Cog Sci 2019: Comparing unsupervised speech learning directly to human performance in speech perception

This repository contains large binary files stored as Git LFS. Install Git LFS (https://help.github.com/en/articles/installing-git-large-file-storage) before cloning.

This repository contains everything needed to replicate the human experiment (stimuli, experimental scripts), the model training (DPGMM code, requires MATLAB; corpora available on request), and the analysis (trained models, data, data analysis code), from the paper,

Millet, Juliette, Jurov, Nika, and Dunbar, Ewan. Comparing unsupervised speech learning directly to human performance in speech perception. To appear in the proceedings of Cog Sci 2019, Montreal.

Reproducing the data analysis

The R Markdown file analysis.Rmd contains the complete set of analyses from the paper, and should be knitted to reproduce them
The output can be seen in analysis.html and the figures, in particular, under figures/
A secondary, post-hoc analysis with an additional filtering, mentioned in the paper, can be done by knitting analysis__filtered.Rmd
Experimental data and acoustic/model distances, as well as cached results of long data analysis steps, are contained under data

The R Markdown file depends on the following packages:

magrittr
dplyr
ggplot2
readr
knitr

Reproducing the human experiment

The current repository contains the following files inside the folder experiment needed for the ABX discrimination task experiment construction:

scripts folder containing the scripts, needed to generate the tables, to cut the sound files, resample them etc.;
outputs folder containing all the tables, .csvs or other text files, generated by the scripts;
stimuli folder, containing the recorded .wav files and the annotated corresponding .TextGrids. It includes the intervals folder, where all the segmented intervals are stored, and the triplets folder, where all the sound files used for the experiment are (concatenated three intervals: A, B and X sound);
lmeds_material folder, where all the necessary files for the online experiment are stored;
analysis folder containing the anonymized data, the scripts necessary for the analysis as well as the outputs of those scripts.

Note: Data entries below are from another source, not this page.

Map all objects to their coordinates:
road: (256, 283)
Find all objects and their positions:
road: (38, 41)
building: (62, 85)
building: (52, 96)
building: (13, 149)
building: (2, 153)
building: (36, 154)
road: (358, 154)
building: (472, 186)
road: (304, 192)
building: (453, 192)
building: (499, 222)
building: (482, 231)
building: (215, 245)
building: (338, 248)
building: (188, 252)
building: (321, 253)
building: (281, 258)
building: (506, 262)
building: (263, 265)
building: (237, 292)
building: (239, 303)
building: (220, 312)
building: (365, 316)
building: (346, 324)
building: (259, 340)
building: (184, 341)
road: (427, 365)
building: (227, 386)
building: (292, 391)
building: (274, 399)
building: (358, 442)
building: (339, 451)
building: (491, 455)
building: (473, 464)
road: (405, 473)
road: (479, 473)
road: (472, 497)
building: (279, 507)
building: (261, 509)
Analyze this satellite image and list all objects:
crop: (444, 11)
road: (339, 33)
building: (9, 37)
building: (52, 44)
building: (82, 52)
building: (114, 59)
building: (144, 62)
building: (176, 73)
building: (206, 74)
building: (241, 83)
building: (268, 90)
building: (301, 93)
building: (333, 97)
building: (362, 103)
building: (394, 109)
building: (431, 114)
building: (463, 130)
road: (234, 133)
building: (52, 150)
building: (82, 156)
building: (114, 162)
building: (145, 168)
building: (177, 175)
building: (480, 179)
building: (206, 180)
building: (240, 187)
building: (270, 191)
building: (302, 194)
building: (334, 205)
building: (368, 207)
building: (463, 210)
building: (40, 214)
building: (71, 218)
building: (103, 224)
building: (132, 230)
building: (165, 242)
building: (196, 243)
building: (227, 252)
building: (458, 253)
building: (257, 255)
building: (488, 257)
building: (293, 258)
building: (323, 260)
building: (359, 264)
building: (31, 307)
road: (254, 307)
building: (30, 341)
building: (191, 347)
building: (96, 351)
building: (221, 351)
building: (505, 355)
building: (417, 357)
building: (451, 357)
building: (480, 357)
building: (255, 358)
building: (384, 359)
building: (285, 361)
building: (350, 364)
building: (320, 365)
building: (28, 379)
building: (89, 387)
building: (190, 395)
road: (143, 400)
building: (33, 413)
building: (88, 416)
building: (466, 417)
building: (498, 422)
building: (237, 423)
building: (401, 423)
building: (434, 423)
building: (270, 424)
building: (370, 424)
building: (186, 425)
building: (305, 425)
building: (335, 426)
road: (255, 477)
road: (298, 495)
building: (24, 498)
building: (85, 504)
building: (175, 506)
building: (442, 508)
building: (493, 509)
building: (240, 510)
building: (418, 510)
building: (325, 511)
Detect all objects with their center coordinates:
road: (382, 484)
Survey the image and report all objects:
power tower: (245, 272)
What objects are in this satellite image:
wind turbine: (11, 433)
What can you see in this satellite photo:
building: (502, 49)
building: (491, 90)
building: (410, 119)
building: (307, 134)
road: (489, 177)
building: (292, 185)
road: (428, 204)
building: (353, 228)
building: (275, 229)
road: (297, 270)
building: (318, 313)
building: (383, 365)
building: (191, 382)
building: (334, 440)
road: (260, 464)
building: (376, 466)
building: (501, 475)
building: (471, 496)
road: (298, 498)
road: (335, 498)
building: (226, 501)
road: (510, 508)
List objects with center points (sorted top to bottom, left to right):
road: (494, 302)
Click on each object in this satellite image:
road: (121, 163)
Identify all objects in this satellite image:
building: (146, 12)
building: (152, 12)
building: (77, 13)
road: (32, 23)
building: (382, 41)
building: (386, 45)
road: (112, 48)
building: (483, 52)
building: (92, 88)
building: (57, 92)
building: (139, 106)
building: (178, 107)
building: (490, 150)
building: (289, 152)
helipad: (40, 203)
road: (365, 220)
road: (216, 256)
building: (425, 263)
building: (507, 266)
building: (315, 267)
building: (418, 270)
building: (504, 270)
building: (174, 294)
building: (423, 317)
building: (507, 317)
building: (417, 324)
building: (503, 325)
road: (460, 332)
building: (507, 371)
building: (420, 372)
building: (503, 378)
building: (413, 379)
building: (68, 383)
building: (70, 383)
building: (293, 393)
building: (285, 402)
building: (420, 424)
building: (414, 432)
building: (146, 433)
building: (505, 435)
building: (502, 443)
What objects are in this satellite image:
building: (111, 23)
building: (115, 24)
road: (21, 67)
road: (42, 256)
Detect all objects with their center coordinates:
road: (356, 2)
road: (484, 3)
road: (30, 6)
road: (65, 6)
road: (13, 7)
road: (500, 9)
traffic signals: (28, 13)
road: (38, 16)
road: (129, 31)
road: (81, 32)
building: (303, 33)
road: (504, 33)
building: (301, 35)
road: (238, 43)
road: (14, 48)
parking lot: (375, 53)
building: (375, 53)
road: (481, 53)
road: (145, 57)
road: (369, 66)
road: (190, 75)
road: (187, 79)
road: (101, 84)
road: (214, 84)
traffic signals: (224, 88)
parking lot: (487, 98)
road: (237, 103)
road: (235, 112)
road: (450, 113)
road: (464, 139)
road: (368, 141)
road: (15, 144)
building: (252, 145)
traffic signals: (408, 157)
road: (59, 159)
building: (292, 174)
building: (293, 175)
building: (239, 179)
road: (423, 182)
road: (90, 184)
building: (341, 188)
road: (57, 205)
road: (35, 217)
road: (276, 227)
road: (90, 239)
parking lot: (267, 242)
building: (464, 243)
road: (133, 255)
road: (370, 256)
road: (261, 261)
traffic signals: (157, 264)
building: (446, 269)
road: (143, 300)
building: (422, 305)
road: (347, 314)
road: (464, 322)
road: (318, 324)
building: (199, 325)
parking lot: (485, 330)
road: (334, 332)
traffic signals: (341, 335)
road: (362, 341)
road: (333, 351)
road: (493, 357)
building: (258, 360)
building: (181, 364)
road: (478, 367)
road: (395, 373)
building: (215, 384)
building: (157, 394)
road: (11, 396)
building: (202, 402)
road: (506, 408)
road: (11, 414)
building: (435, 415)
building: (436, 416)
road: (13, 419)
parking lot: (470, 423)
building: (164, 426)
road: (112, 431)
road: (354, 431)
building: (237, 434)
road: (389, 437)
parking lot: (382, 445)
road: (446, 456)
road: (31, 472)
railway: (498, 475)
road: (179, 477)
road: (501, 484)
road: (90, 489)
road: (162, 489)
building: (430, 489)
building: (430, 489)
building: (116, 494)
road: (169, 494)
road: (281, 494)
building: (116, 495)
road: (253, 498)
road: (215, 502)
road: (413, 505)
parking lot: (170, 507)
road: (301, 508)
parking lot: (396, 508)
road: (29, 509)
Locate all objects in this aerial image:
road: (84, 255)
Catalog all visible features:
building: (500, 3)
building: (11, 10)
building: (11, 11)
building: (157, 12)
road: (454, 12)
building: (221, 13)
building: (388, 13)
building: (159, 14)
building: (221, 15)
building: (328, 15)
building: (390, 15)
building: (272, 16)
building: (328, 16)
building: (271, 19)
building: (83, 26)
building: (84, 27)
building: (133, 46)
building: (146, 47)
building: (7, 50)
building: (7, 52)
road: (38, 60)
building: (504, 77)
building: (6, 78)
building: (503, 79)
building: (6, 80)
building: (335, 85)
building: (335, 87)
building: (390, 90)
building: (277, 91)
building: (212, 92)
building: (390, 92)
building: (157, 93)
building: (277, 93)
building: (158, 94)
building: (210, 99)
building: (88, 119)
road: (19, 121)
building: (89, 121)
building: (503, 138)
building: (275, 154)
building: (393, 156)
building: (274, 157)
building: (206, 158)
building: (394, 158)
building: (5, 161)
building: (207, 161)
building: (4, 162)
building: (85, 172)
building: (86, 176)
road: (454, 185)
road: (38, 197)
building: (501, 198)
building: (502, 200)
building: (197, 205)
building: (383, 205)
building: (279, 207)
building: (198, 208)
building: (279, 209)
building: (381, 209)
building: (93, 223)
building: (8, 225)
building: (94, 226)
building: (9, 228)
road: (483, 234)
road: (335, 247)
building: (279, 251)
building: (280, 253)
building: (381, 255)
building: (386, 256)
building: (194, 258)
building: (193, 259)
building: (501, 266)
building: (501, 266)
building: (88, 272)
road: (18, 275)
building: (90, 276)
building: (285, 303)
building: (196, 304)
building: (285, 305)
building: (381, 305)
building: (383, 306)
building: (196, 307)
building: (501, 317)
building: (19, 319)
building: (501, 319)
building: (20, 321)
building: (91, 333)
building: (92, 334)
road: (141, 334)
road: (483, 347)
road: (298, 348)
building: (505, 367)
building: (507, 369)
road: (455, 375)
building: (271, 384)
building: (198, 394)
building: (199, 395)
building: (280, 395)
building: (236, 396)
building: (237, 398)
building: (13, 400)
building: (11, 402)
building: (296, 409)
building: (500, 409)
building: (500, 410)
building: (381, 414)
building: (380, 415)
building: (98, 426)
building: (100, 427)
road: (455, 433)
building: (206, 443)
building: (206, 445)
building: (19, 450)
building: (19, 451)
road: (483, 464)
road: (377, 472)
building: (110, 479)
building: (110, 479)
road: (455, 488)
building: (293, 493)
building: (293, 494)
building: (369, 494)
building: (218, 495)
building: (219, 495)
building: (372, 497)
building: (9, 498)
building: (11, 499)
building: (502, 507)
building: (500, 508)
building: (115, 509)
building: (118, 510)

See experiment/README.md for details on reproducing the experiment.

Reproducing the DPGMM training

Training corpora are open source and are available on request (they are too large for this repository). Further details on reproducing training can be found in README_DPGMM_training.md. Trained model (.mat) files can be found in models/.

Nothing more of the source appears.